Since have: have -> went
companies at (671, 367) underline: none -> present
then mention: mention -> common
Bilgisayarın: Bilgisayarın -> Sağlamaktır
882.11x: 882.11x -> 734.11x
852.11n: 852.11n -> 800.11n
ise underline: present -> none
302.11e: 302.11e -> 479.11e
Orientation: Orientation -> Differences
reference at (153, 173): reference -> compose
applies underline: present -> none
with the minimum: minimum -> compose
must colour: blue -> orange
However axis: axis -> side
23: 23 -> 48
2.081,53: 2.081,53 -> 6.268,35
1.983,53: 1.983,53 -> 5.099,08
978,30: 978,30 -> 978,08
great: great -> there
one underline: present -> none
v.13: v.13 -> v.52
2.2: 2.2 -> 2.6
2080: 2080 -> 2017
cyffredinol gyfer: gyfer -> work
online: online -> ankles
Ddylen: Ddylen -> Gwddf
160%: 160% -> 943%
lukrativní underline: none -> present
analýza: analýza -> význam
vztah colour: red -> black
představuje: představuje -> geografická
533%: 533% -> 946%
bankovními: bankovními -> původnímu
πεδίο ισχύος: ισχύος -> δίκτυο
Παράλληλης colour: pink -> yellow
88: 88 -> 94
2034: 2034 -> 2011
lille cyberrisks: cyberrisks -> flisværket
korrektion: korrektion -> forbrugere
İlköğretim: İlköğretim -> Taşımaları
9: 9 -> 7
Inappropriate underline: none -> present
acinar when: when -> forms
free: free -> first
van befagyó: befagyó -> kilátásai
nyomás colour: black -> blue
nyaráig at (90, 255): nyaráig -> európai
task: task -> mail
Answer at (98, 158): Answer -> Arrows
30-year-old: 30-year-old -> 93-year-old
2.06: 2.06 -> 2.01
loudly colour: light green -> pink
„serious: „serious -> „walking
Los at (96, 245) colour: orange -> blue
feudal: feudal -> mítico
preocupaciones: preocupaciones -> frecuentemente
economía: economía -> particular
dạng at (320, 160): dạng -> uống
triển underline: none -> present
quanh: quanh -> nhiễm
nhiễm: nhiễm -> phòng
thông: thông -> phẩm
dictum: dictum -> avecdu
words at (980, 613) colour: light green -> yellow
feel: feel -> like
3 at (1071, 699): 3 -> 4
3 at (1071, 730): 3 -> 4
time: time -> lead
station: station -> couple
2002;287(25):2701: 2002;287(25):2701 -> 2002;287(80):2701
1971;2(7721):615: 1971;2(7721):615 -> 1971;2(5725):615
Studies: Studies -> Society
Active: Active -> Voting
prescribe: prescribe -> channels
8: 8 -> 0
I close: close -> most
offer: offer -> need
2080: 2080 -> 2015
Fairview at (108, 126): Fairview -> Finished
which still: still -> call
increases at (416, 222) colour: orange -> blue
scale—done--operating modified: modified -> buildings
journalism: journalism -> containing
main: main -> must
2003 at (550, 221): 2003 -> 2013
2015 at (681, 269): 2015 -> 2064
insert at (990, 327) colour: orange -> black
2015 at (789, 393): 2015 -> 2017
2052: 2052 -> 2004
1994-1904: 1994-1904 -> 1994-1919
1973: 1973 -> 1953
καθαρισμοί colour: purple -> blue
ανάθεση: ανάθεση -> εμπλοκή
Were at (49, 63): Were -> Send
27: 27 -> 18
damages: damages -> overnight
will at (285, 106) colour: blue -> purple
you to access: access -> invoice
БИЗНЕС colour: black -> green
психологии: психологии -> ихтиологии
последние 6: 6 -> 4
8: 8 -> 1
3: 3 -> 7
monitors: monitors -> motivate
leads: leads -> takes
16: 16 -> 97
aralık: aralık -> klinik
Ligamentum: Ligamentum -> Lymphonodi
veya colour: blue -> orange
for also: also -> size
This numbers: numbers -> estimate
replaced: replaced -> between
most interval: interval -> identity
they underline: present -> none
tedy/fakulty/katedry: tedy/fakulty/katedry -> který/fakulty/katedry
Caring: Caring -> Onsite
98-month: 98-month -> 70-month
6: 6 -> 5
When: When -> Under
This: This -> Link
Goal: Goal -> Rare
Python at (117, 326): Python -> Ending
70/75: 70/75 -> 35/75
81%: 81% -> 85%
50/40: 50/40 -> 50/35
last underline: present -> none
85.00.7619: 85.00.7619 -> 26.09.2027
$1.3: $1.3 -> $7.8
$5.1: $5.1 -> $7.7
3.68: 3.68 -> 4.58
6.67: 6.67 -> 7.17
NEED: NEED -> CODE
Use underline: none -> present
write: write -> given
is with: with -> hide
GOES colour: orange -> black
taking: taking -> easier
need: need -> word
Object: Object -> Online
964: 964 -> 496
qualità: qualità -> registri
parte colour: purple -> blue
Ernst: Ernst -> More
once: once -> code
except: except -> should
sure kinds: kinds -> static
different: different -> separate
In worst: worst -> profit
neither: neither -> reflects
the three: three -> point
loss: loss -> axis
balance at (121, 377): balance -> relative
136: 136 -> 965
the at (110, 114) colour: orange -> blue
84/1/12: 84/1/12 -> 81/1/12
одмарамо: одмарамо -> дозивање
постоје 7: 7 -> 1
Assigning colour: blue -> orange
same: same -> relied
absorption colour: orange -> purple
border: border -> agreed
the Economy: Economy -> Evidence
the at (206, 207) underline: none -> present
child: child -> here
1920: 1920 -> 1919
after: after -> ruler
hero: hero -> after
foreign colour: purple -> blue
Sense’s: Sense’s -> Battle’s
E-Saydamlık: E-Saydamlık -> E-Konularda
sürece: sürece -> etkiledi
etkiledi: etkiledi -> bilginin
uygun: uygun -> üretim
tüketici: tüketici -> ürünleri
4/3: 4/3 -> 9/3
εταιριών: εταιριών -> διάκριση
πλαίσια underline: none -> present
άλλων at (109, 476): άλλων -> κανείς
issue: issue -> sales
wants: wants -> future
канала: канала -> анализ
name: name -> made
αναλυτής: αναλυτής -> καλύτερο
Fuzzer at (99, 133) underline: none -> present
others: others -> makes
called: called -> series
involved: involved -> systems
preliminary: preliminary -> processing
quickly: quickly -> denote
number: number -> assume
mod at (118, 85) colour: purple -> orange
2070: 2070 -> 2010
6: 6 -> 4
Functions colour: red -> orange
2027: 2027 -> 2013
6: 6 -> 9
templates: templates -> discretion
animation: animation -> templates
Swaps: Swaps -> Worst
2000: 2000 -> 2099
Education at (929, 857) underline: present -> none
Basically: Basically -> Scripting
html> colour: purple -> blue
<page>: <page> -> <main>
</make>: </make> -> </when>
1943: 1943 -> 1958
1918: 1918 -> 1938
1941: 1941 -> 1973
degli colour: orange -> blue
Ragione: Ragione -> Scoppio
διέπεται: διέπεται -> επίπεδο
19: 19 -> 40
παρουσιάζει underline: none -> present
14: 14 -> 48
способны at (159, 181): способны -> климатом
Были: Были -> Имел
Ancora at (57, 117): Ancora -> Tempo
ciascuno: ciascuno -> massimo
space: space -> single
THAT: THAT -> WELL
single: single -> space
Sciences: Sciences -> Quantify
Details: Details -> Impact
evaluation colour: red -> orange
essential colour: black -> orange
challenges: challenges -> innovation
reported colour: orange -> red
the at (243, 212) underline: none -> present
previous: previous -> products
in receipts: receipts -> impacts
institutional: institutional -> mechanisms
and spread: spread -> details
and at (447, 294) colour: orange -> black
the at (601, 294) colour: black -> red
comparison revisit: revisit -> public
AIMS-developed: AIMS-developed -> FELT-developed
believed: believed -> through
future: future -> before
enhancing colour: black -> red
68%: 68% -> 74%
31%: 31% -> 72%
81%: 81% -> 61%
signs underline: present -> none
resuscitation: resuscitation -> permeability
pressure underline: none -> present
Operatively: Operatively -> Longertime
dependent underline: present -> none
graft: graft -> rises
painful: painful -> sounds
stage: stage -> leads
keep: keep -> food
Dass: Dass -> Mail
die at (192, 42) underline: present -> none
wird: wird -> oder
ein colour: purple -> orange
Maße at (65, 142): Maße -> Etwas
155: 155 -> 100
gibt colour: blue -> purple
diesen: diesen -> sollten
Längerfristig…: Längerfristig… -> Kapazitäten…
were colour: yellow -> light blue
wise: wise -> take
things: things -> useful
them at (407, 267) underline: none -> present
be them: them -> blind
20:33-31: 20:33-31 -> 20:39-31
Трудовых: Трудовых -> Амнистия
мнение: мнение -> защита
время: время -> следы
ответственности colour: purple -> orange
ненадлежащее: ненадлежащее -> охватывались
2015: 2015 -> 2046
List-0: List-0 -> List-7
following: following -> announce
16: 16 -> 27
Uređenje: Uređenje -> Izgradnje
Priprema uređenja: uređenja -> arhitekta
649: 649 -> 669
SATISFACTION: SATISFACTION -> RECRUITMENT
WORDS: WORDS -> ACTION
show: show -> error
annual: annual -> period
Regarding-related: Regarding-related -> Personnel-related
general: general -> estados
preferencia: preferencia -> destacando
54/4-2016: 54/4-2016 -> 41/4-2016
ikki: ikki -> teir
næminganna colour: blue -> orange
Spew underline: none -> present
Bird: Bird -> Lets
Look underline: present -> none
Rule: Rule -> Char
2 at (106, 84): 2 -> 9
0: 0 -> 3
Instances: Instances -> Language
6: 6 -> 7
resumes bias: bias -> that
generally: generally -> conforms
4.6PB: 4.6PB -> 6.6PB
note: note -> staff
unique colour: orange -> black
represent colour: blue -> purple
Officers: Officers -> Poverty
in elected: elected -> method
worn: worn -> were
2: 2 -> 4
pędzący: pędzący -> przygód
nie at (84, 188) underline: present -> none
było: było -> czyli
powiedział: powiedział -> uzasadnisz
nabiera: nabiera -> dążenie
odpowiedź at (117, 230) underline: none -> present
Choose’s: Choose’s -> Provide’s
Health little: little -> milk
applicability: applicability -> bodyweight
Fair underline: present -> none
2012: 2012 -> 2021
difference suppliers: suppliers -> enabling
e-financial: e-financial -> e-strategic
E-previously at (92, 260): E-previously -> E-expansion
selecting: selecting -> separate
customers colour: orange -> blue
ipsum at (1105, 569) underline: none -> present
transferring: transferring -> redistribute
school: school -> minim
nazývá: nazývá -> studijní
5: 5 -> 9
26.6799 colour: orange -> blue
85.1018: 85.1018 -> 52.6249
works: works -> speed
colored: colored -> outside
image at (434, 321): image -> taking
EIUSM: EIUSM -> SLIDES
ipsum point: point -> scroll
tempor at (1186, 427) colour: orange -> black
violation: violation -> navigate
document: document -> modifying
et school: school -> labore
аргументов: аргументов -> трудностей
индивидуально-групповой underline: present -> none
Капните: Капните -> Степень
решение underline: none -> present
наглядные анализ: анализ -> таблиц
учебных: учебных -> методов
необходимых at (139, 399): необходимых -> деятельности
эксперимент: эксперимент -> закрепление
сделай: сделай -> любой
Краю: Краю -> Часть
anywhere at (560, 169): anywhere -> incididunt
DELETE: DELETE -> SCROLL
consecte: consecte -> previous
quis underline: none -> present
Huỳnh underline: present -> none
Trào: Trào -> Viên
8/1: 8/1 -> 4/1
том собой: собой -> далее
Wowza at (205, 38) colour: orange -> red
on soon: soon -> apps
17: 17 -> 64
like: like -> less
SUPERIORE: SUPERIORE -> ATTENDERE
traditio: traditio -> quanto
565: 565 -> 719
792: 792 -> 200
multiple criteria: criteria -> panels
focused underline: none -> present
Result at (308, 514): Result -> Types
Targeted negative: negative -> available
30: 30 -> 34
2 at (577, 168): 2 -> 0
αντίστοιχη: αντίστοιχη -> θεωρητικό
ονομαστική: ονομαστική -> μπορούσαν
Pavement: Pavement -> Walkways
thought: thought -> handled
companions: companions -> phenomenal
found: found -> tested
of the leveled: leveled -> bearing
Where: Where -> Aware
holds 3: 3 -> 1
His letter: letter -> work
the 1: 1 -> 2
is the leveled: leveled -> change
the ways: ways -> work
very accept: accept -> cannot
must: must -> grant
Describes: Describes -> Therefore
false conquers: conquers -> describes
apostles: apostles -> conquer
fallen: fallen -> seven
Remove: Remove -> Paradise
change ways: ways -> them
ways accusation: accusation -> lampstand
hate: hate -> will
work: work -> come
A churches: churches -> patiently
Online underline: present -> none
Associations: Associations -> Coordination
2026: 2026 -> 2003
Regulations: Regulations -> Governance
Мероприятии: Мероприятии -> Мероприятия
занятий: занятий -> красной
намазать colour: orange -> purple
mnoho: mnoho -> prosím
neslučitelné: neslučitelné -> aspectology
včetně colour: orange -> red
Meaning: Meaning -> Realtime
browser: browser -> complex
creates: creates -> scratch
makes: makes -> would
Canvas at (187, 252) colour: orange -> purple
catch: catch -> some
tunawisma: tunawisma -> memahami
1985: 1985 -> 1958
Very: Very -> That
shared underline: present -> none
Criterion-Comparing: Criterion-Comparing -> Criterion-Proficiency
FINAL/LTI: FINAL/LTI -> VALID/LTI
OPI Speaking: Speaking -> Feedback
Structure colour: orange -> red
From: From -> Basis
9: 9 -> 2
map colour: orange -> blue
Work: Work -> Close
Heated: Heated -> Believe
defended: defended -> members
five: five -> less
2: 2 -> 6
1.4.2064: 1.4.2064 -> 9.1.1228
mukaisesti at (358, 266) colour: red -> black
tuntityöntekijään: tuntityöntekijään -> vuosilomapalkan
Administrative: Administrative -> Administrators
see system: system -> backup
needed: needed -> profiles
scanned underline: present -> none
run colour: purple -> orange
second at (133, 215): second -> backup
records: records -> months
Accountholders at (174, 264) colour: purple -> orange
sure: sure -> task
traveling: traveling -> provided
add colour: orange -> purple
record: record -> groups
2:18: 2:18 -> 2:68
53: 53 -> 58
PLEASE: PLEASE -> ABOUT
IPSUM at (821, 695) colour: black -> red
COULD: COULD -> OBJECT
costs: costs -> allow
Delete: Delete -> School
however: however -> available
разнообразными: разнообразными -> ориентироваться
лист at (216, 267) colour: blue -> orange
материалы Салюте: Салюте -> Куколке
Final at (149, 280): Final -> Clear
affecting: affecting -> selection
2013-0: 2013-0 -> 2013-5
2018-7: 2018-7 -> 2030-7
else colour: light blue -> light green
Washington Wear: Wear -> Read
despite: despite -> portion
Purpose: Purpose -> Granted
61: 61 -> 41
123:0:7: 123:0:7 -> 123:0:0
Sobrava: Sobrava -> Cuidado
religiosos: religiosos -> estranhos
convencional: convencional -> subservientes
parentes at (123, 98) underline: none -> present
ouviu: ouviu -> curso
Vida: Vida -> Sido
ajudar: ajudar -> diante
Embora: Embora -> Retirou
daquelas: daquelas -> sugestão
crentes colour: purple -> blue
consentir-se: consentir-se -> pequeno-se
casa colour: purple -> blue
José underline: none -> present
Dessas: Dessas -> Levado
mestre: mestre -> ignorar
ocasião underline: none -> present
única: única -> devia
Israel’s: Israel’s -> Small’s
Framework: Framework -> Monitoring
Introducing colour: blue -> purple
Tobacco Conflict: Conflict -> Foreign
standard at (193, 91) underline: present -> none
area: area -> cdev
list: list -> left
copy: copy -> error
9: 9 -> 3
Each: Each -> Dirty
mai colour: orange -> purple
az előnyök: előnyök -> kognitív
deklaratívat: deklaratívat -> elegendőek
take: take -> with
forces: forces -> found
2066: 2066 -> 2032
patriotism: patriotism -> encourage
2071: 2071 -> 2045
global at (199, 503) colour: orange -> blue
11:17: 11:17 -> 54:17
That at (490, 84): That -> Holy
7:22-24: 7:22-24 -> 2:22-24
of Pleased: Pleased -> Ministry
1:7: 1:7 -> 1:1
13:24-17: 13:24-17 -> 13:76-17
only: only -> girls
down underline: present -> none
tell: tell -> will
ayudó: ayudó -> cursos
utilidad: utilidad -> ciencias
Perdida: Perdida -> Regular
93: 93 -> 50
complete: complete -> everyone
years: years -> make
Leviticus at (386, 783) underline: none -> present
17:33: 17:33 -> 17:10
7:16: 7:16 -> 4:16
• • • • •
== EXERCISE PROMPT ==
Reproduce the material word for word, from its first line through the line that contains "978,30: 978,30 -> 978,08", including both of those lines.

== THE OUTPUT ==
Since have: have -> went
companies at (671, 367) underline: none -> present
then mention: mention -> common
Bilgisayarın: Bilgisayarın -> Sağlamaktır
882.11x: 882.11x -> 734.11x
852.11n: 852.11n -> 800.11n
ise underline: present -> none
302.11e: 302.11e -> 479.11e
Orientation: Orientation -> Differences
reference at (153, 173): reference -> compose
applies underline: present -> none
with the minimum: minimum -> compose
must colour: blue -> orange
However axis: axis -> side
23: 23 -> 48
2.081,53: 2.081,53 -> 6.268,35
1.983,53: 1.983,53 -> 5.099,08
978,30: 978,30 -> 978,08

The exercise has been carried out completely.